1 Get excited when you find an area of your life that needs hope.
God is fully able to breathe life into hopeless situations (ie situations that look hopeless to our eyes). The facts might make a situation look hopeless, but God's truth is greater than the facts.

2. The belief that we can't change is a bigger problem than whatever problem we're facing.

3. Change in our beliefs comes from intimacy with God. The more intimacy we have, the fewer situations we find ourselves in that seem impossible because the more aware we are of the Holy Spirit's guidance.

4. Don't lose focus on God.
Along with this was the idea that even when nothing seems to be happening in our lives despite our prayers, God is working behind the scenes. The speaker used the GPS analogy of how God simply "recalculates" when we go off track. We will never be so lost or so far off track that God can't get us back to where we need to be.

5. Don't leave Christ's body and separate yourself. If you got hurt in the Body, you must heal in the Body. (For example, if your hand is hurt, don't cut it of to let it heal apart from your arm!)

6. Be with real friends; people who bring out the best in you.

7. Use faith to get a word from God (this is best done, of course, by reading the Word).

8. Give honor/praise in the area you were tempted to question His faithfulness in. If God proves His faithfulness in one area, never again can you doubt His faithfulness in that area! 

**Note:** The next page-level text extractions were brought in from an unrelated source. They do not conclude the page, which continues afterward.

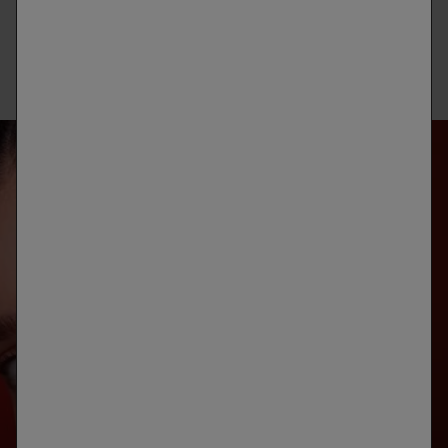
adecuado, tu piel se mantendrá firme, radiante y resistente.
Descubre la gama completa de Vichy para potenciar el
colágeno y da el siguiente paso hacia una salud
cutánea duradera.
ANÁLISIS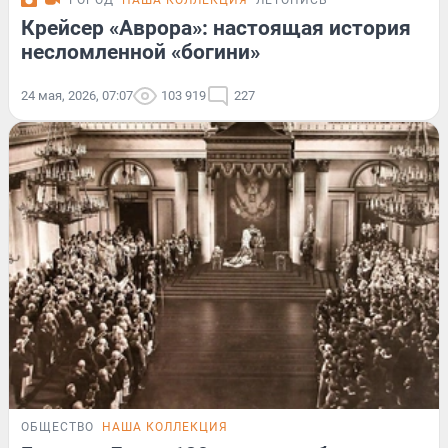
ГОРОД
НАША КОЛЛЕКЦИЯ
ЛЕТОПИСЬ
Крейсер «Аврора»: настоящая история
несломленной «богини»
24 мая, 2026, 07:07
103 919
227
ОБЩЕСТВО
НАША КОЛЛЕКЦИЯ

Excited about needing more hope? I often find myself feeling depressed when I comprehend how incapable I seem to be of fixing a dead area of my life on my own. But when this happens, God probably needs to become bigger so that the problem can become smaller. I'm also not entirely convinced about #2; or maybe it's just so counter-intuitive that it is in fact the truth. My rational self (which I think is growing stronger lately, probably due to reading Atlas Shrugged) would like to believe that the problem is the problem, and can I really be blamed for not seeing potential where God does? So, not sure about that one.

Those of you who know me well know that I have a hard time accepting the doctrine that Christians are supposed to be the happiest people around. I don't think following God is supposed to be easy, and I think happiness is much too slippery to be our natural, expected state of being for the majority of our lives. But the idea that Christians should have more hope than others, defined in this sermon as "a confident expectation of good from God that demands an action in the present", is right on. If we don't have such hope; that God is good, even in painful or difficult situations, how can we be said to have a strong faith? If the problems of our present moment consume our consciousness, how big is our God anyway?

Both parts of this sermon made me think for a long time afterwards, and they also gave me greater energy to go back into the world with greater focus. Some good sermons have the opposite effect; that of making you want to stay in church longer so that you don't have to face the world. It's great when a sermon can have the former effect.